→ MATERIAL FOR THIS EXERCISE:
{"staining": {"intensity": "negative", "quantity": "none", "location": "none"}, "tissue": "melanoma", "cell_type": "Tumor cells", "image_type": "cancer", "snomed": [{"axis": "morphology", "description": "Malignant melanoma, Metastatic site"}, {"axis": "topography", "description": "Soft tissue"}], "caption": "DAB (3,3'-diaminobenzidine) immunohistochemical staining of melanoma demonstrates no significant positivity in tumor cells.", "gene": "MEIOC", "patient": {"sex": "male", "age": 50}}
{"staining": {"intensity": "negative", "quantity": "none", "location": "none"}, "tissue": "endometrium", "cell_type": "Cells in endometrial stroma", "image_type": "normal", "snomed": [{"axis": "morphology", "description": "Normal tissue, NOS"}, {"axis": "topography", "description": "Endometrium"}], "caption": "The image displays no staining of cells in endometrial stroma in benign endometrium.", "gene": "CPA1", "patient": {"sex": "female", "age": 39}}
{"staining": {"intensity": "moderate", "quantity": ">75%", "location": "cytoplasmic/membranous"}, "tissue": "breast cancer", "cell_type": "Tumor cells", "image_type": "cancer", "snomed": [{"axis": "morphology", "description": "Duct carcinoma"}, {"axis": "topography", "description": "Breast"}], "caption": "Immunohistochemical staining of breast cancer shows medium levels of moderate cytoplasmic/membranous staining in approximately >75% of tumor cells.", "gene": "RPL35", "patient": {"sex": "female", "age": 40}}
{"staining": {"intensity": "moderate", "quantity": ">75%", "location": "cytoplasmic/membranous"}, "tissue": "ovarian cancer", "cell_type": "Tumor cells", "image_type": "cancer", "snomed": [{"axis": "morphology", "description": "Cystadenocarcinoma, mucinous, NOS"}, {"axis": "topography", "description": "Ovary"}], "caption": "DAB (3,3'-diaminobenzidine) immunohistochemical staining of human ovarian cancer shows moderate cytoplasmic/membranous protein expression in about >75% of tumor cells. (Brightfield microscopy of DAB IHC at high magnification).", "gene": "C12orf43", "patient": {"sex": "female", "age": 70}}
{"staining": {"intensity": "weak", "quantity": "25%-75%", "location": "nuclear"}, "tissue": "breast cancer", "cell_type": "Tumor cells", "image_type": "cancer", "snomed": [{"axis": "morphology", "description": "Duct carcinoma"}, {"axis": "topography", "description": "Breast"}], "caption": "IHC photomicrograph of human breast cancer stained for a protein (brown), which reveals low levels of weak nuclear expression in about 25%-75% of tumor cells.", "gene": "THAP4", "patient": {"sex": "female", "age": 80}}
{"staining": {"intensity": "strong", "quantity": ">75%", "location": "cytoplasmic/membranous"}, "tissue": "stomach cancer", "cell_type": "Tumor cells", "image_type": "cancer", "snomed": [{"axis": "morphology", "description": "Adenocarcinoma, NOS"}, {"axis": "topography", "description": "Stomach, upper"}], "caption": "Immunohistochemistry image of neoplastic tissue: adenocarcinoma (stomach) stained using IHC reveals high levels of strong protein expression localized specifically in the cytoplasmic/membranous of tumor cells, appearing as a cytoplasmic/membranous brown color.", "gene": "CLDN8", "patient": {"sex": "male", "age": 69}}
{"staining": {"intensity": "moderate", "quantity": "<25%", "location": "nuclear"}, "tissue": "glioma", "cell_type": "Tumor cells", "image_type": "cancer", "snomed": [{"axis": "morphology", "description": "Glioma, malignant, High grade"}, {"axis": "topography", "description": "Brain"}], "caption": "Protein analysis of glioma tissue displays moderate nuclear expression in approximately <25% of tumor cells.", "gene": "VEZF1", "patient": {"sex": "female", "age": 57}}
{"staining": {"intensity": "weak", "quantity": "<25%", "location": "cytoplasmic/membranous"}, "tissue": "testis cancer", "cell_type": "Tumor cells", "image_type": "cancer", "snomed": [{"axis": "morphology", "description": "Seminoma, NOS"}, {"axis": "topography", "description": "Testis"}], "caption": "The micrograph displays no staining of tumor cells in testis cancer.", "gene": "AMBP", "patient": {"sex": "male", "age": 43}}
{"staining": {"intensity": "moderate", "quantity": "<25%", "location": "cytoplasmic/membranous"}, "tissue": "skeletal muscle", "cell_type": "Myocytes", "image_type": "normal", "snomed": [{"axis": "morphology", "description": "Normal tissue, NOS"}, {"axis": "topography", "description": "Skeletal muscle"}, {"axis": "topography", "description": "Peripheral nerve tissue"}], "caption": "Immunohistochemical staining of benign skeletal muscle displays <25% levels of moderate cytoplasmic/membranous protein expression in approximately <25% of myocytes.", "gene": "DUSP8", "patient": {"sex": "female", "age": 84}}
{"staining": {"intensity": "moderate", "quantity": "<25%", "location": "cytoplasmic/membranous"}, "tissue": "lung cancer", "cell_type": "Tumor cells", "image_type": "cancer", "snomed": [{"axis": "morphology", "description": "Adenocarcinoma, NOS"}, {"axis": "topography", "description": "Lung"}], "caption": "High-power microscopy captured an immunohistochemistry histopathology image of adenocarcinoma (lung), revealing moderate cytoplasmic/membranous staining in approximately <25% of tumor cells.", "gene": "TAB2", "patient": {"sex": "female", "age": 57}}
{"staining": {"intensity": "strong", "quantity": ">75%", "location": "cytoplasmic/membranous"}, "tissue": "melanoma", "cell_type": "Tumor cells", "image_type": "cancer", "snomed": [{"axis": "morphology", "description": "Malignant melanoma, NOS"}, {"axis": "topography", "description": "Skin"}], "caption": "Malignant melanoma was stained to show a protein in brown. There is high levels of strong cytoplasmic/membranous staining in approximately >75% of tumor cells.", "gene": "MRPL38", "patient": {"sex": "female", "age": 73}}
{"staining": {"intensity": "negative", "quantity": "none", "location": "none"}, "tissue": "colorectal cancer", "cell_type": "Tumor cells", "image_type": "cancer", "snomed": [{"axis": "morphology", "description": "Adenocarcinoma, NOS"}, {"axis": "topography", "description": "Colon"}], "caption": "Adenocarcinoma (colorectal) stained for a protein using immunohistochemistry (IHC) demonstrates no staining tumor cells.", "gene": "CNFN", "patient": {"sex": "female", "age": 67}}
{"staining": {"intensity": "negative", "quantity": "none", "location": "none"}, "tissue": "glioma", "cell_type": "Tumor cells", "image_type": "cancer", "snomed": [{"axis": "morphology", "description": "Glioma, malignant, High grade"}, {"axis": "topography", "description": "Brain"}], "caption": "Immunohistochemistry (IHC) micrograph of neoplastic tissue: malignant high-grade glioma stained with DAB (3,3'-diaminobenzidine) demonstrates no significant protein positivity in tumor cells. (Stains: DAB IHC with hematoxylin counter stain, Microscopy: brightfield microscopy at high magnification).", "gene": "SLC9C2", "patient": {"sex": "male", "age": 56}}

→ WHAT TO DO:
What is the number of lines in these records that contain "diaminobenzidine"? Reply with the number only.

→ SOLUTION FOR THIS TASK:
3